What you are asked to do
Reproduce the material below word for word. Leave out the lines that stand for pictures.

[Exercise input — start]

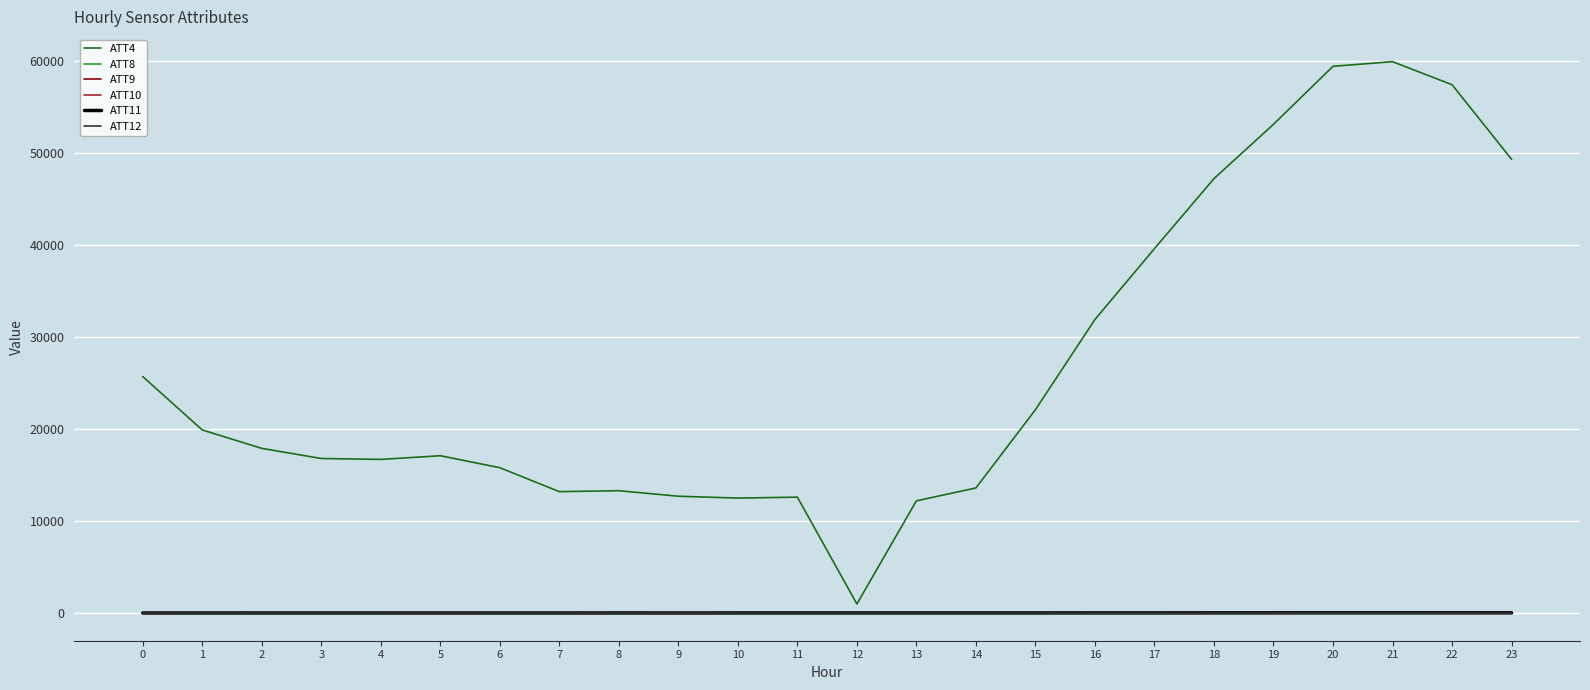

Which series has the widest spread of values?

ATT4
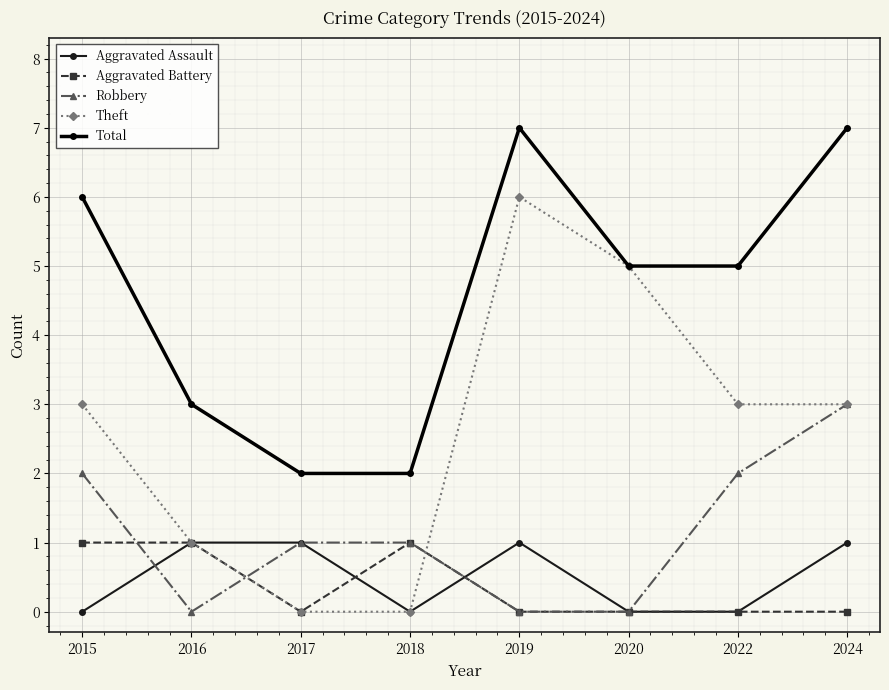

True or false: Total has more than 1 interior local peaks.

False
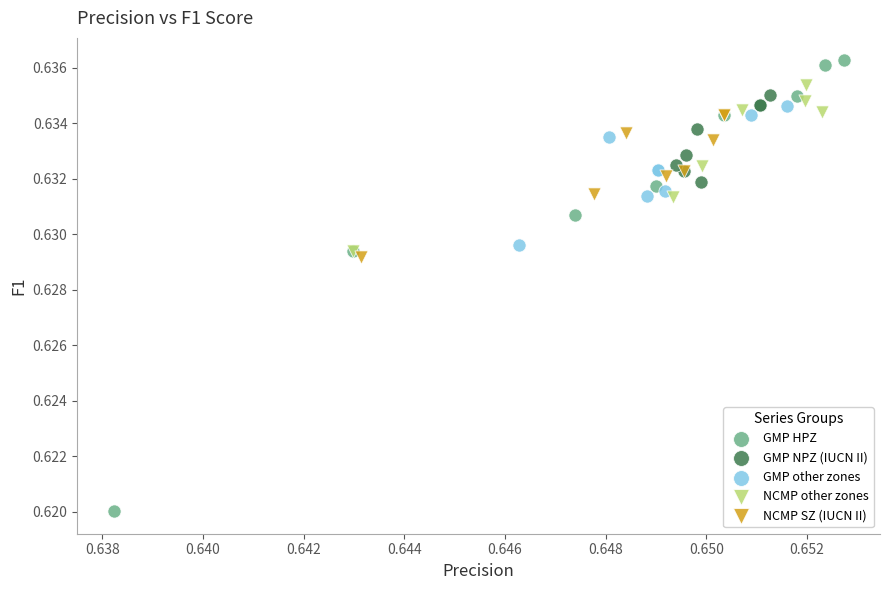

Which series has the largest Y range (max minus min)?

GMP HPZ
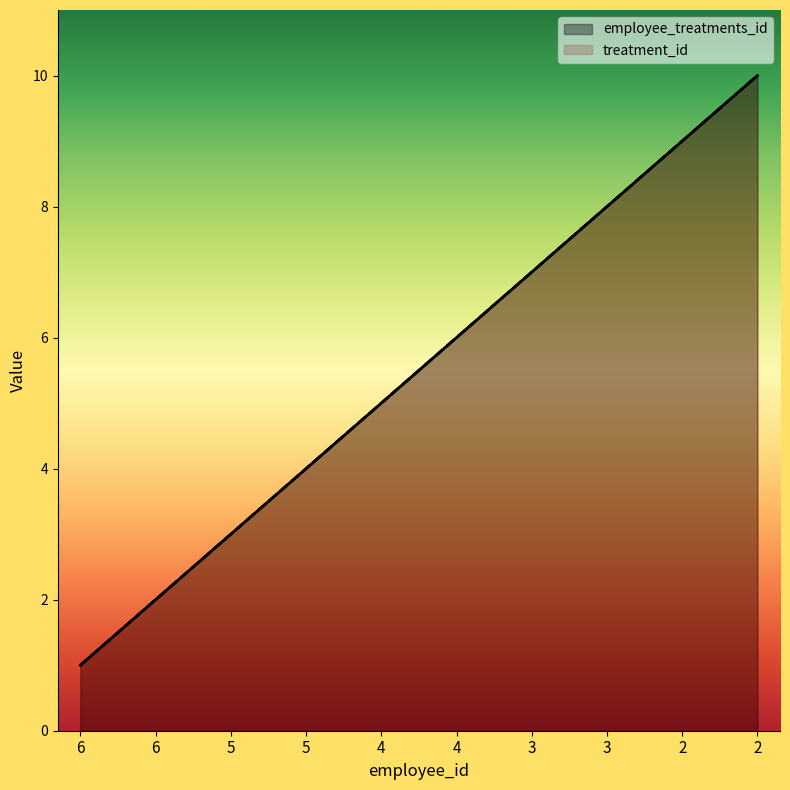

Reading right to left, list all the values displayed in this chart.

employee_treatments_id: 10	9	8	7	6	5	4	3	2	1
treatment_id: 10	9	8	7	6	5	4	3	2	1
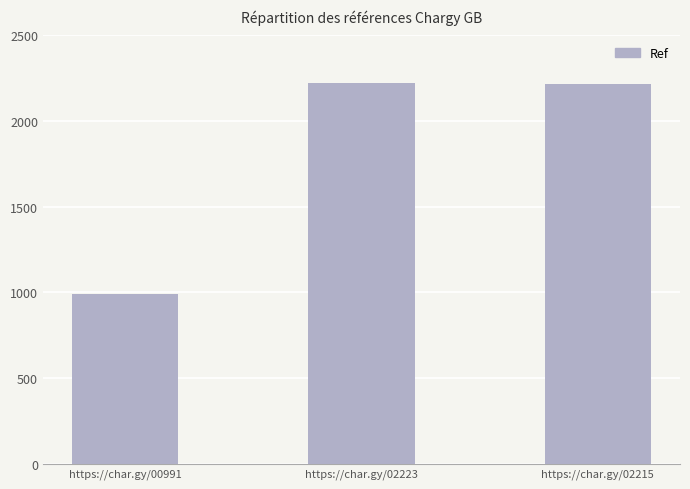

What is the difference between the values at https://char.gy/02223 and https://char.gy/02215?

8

[Exercise input — finish]

Answer to the problem
Which series has the widest spread of values?

ATT4

True or false: Total has more than 1 interior local peaks.

False

Which series has the largest Y range (max minus min)?

GMP HPZ

Reading right to left, list all the values displayed in this chart.

employee_treatments_id: 10	9	8	7	6	5	4	3	2	1
treatment_id: 10	9	8	7	6	5	4	3	2	1

What is the difference between the values at https://char.gy/02223 and https://char.gy/02215?

8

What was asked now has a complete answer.